Palm Coast City Council members voted 4-1, with Mayor David Alfin dissenting, to approve a one-year contact extension with Waste Pro for the higher rates at a council meeting on Feb. 15 after questioning a Waste Pro representative about the reasons for the rate hike. 

"Obviously an increase like that is shocking, staggering," Mayor David Alfin said during the meeting. "We are living in exceptional, difficult times."

He asked if Waste Pro wants to "work positivity and enthusiastically with the city in the future."

Waste Pro Vice President of Governmental Affairs Tim Dolan said it does.

City staff told the council that the short duration of the contract is likely one reason for the steep increase in the monthly rate. 

Dolan said that rising employee wages and bonuses are also driving up costs, and that it's not clear when that trend will stop.

"Don’t think for a minute that this is set, and now this becomes a starting point for the next negotiation going forward." 

 

— DAVID ALFIN, Palm Coast mayor

"Employee wages have gotten crazy," he said. "... We're seeing huge increases, we're seeing retention bonuses, we're seeing signup bonuses we never saw before. ... There's a lot of uncertainty in the market right now."

Alfin had a warning. 

"I do not expect this increased rate to be the starting point for future negotiation," he said. "... Don’t think for a minute that this is set, and now this becomes a starting point for the next negotiation going forward." 

Alfin said after the meeting that he'd voted against the contract because he wasn't happy with the increase. 

"I think it is based on what the gentleman said are unknowns, and I'm not willing to charge our residents monies on unknowns," Alfin said. "I understand that we do have to move forward. But I wanted to send a clear message to the vendor, that that's not the answer — to rationalize such a significant increase."

The one-year extension is intended to give the city a chance to complete a request for proposal process to find a new, longer term hauling contract.

Palm Coast went out to bid last March, receiving bids by Waste Pro and competitor FCC Environmental Services. But the city ultimately threw out both bids and started over, leaving insufficient time to find a new hauler before Waste Pro's current contract expires on May 31. 

City staff had initially favored FCC Environmental's proposal, even though FCC was asking for higher rates for equivalent service — $33.84 a month to Waste Pro's then-proposed $26.47 — because FCC appeared to have had fewer performance-related fines. But Waste Pro filed a bid protest, alleging that FCC had not disclosed them was required in the city's bidding process. 

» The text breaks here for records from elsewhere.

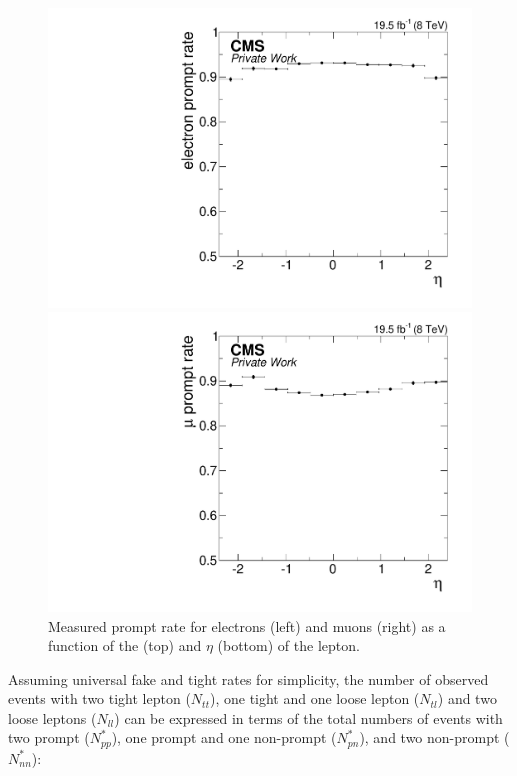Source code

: \begin{figure}[tbp]
\begin{minipage}[t]{0.49\textwidth}
\includegraphics[width=\textwidth]{plots/BG/nonPrompt/promptRate_ele_Inclusive_Full2012_TrailingEta_None.pdf}
\end{minipage}
\begin{minipage}[t]{0.49\textwidth}
\includegraphics[width=\textwidth]{plots/BG/nonPrompt/promptRate_mu_Inclusive_Full2012_TrailingEta_None.pdf}
\end{minipage}
\caption{Measured prompt rate for electrons (left) and muons (right) as a function of the \pt (top) and $\eta$ (bottom) of the lepton.}


\label{fig:promptRate}
\end{figure} 
Assuming universal fake and tight rates for simplicity, the number of observed events with two tight lepton ($N_{tt}$), one tight and one loose lepton ($N_{tl}$) and two loose leptons ($N_{ll}$) can be expressed in terms of the total numbers of events with two prompt ($N_{pp}^{*}$), one prompt and one non-prompt ($N_{pn}^{*}$), and two non-prompt ($N_{nn}^{*}$):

The city found that the wording in its RFP  had been unclear and that both haulers hadn't disclosed information that the city wanted, so it threw out both bids.

A new RFP process will begin Feb. 23, and city staff will recommend a provider to the City Council in June, with a new contract beginning the same month.

In the meantime, city staff worked out the one-year extension with Waste Pro, and the hauler at first came back with even higher rates than it had proposed last year, initially asking for $33.88 per month per household and attributing the 68% rate increase to COVID-19-related inflation and labor market shifts, according to a city news release. 

City staff reduced it to $29.97 by proposing a suspension of the Recycling Rewards and the Hazardous Waste Collection programs and a reduction of yard waste pickup from 4 cubic yards to 2 cubic yards, and a limitation on bulk items to 3 cubic yards. 

Residents can dispose of hazardous waste items for free of charge by calling Flagler County Recycling and Household Hazardous Waste at 386-517-2075 or visiting 1700 S. Old Kings Road on between 7 a.m. and 3:30 p.m. Monday through Friday.